87 Por bairros de barracas entende-se os assentamentos urbanos de caráter muito precário, construídos geralmente com materiais de reciclagem (chapas, papelão ou plástico).

88 Em espanhol “Ministério de la Vivienda”.

89 Em espanhol “polígonos de vivienda”.

No entanto, o problema não foi solucionado, mas aumentou na década seguinte, porque a imigração aumentou. Se entre 1950 e 1960 haviam chegado à Catalunha em torno de 440.000 pessoas - 65% das quais à cidade de Barcelona -, no qüinqüênio 61-65, só a área de Barcelona recebeu 300.000 imigrantes e uma tendência similar prosseguiu até o ano 1973. A diferença mais importante entre os dois qüinqüênios foi a saturação da cidade de Barcelona: no qüinqüênio 61-65 recebeu 50% dos imigrantes da área metropolitana, enquanto que em 65-70 baixou para 44%. Por este motivo, foi necessário buscar solo disponível para a construção de novas moradias nos municípios do entorno.

A sensibilidade social quanto ao tema do barraquismo foi aumentando, sobretudo tendo em conta que a partir de 1962, com o andamento dos Planos de Desenvolvimento, o Estado espanhol conheceu um período de notável auge econômico. A Prefeitura de Barcelona reativou o Patronato Municipal de la Vivienda, enquanto se colocava em marcha, em nível federal, os planos de absorção do barraquismo. A Comissão de Urbanismo de Barcelona desenvolveu um plano em várias fases, entre os anos 1965-1972. Foi construído um importante número de polígonos destinados a barraquistas ou a pessoas que, a causa da construção de importantes obras de infra-estrutura deviam ser desalojadas de suas casas. A construção se realizou tanto em Barcelona como em municípios da periferia, através de uma atuação chamada Unidades de Absorção de Vizinhança - UVA -, nome este referente à absorção de barraquistas.

Em 1973, o Patronato Municipal de la Vivienda de Barcelona declarava o barraquismo erradicado da cidade. Esta afirmação não era 100% certa mas, em boa medida, se podia considerar verdadeira. Apenas cabe assinalar, para finalizar, que muito de acordo com a situação política do momento, a erradicação de barracas e destinação de novas moradias se fizeram “a dedo”, sem nenhuma participação das pessoas afetadas: muitas delas foram transferidas contra sua vontade e alojadas às vezes em locais muito distantes de seus antigos núcleos de relação ou de trabalho.

À parte destes bairros de barracas, de caráter muito precário, também se levantaram durante todo este período em Barcelona e seu entorno metropolitano outras construções de caráter irregular, ainda que sem chegar aos níveis tão elevados de precariedade nem de sordidez. Estas moradias se situaram sobre solos de caráter mais claramente urbanos, ainda que de expectativas não consolidadas. Em alguns casos existiam títulos de propriedade do lote, ainda que em muitos outros não houvesse nenhum documento a comprovasse. Por outro lado, muitas destas moradias foram melhorando relativamente em dois aspectos: a melhoria da edificação em razão do incremento da renda do núcleo familiar (principalmente a partir do trabalho dos filhos), e a disponibilidade de serviços municipais como esgoto, recolha de lixo e transporte público.

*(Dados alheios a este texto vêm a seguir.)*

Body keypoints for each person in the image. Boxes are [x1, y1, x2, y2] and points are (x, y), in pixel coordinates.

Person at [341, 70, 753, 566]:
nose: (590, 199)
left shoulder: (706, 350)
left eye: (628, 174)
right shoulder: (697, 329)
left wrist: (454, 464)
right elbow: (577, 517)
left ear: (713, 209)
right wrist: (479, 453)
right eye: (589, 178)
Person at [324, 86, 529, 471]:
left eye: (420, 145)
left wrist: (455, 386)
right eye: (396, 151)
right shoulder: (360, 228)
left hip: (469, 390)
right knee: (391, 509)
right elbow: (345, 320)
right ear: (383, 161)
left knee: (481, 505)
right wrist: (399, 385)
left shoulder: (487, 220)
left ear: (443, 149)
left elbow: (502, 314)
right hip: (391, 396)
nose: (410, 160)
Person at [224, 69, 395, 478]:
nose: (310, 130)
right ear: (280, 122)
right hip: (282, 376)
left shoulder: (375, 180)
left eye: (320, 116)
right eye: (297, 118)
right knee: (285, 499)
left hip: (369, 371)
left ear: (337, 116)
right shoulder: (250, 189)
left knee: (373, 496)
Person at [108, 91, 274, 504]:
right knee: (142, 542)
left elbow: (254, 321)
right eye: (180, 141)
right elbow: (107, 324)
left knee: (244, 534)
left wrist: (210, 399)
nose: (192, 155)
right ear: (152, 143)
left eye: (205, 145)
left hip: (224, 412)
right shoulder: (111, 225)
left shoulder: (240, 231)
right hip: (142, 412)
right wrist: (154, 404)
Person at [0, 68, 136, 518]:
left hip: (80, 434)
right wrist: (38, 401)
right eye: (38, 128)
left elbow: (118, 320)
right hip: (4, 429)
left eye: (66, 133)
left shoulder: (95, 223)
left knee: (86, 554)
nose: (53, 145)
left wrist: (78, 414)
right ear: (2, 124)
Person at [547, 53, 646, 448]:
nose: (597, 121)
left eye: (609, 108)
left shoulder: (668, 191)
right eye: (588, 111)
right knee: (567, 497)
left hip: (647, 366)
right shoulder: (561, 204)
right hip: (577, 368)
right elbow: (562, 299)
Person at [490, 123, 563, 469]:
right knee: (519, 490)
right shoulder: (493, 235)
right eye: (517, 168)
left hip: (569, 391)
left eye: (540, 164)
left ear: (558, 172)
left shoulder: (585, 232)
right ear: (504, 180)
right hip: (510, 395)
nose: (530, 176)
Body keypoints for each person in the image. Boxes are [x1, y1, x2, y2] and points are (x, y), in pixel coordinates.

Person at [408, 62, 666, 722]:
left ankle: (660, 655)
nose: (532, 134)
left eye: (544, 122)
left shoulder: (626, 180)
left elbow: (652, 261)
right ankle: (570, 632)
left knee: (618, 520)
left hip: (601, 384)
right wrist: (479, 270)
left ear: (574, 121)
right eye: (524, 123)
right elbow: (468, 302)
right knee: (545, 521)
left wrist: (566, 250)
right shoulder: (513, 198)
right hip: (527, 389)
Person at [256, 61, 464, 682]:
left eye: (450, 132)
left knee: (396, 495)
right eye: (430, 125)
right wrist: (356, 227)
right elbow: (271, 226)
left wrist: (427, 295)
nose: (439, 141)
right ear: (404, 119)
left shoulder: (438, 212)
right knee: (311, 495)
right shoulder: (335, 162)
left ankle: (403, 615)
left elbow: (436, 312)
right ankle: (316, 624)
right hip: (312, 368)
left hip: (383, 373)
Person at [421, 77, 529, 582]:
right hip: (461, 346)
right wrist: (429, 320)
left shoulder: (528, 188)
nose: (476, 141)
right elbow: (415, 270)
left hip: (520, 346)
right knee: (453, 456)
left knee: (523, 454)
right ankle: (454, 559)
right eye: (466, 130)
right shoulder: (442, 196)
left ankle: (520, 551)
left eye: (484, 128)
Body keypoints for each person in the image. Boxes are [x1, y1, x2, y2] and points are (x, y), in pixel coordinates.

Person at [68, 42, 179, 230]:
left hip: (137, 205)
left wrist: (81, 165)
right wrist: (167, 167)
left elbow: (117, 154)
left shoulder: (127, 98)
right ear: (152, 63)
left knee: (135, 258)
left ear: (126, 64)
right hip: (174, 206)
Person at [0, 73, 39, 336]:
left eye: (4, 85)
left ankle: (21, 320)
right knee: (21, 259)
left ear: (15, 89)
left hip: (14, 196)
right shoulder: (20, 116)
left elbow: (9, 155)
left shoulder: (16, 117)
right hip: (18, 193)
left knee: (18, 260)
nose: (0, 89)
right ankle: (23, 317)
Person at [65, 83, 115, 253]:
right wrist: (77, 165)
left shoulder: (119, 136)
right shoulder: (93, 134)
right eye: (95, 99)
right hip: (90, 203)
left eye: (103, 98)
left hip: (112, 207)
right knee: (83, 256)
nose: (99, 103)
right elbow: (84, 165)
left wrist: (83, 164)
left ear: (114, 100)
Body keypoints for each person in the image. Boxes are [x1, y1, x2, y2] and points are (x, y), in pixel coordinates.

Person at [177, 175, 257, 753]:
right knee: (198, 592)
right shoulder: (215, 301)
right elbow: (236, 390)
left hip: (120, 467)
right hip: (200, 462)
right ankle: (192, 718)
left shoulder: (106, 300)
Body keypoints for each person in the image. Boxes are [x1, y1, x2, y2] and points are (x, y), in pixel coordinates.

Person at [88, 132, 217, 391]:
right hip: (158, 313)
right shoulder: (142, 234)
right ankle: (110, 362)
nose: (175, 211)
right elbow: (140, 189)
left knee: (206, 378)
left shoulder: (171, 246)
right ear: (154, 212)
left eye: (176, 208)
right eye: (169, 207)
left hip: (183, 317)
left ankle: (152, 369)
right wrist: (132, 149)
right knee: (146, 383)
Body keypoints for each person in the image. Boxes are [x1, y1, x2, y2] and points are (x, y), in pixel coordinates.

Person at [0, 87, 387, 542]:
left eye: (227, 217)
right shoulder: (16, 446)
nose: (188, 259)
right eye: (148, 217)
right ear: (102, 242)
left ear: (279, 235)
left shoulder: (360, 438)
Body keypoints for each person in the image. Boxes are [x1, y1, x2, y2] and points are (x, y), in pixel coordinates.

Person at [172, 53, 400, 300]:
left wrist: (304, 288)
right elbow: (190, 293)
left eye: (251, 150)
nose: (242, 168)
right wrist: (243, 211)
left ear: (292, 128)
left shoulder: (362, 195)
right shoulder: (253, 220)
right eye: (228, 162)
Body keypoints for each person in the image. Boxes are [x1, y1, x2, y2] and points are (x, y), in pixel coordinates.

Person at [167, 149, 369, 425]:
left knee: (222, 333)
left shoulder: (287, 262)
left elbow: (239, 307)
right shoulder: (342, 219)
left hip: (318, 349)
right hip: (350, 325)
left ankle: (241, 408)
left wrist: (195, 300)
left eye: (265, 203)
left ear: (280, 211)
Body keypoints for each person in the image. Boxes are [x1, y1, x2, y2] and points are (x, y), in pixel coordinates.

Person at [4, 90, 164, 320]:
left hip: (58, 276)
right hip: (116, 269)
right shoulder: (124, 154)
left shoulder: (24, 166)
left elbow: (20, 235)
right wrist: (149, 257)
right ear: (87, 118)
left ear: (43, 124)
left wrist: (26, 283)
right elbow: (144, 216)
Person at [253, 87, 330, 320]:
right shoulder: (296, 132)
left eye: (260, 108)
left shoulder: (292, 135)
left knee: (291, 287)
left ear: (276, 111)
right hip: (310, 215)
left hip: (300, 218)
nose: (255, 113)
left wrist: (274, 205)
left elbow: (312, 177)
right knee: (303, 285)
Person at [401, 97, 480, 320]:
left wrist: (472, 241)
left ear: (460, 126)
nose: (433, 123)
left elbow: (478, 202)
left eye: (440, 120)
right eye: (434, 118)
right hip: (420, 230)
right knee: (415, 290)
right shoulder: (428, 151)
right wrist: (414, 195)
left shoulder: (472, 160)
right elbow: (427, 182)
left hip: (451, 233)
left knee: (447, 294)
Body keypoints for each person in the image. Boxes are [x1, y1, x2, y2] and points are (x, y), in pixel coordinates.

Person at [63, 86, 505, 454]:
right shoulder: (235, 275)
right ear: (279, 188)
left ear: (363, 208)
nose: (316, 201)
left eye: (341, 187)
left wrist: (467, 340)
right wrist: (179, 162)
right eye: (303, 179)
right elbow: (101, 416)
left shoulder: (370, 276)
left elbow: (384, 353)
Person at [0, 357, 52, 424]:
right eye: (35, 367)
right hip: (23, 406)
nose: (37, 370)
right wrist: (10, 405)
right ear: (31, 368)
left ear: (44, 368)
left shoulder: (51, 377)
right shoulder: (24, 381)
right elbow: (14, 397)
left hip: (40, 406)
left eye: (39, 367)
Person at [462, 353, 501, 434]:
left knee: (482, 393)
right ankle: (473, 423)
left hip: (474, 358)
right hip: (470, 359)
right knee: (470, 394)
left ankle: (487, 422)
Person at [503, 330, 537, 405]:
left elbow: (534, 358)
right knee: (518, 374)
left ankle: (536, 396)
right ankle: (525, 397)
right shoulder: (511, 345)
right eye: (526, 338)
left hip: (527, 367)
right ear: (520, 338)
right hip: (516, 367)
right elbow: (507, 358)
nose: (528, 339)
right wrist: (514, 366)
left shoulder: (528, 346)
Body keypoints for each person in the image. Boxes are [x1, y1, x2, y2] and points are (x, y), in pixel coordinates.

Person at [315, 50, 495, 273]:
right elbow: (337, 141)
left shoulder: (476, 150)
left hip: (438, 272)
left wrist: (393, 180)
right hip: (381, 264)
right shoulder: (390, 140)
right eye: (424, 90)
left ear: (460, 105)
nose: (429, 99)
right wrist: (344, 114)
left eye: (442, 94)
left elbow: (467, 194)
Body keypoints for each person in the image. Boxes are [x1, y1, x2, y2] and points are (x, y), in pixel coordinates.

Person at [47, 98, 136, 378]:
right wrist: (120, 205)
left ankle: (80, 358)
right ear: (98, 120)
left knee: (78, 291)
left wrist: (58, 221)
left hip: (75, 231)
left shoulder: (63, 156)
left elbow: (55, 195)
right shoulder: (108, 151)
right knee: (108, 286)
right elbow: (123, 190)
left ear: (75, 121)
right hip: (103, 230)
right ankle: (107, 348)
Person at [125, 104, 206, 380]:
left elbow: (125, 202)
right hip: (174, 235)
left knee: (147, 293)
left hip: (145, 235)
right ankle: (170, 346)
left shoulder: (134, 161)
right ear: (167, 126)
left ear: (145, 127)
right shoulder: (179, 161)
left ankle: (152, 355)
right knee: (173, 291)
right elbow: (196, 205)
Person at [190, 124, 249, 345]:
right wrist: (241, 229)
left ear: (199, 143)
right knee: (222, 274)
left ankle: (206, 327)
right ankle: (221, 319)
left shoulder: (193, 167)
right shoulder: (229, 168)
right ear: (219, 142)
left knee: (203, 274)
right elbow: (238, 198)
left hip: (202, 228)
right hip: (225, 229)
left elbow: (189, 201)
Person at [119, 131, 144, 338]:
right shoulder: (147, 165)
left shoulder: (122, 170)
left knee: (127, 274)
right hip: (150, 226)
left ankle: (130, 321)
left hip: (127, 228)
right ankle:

Com tudo isso, se chegou a pensar que estas moradias tinham um nível mínimo de habitabilidade, ou estavam muito pouco abaixo dele, de maneira que não foram objeto das sucessivas atuações dos planos de erradicação do barraquismo durante o período da ditadura franquista.

No entanto, chegou um momento na metade dos anos 70, coincidindo com a mudança de regime político (período da redemocratização), em que sua evolução ficou paralisada, seja pelo elevado custo das obras, ou porque não estavam habitadas pelo

seu proprietário, mas por seu locatário, com pouco interesse em melhorias, ou também pela incerteza de seu futuro ante a constatação da maior disciplina urbanística e das possíveis mudanças para sua regularização. Assim, apesar de que em meados dos anos 70 já não houvesse graves problemas de habitação em Barcelona, constituíram-se periferias pobres e constituíram-sem qualidade urbana.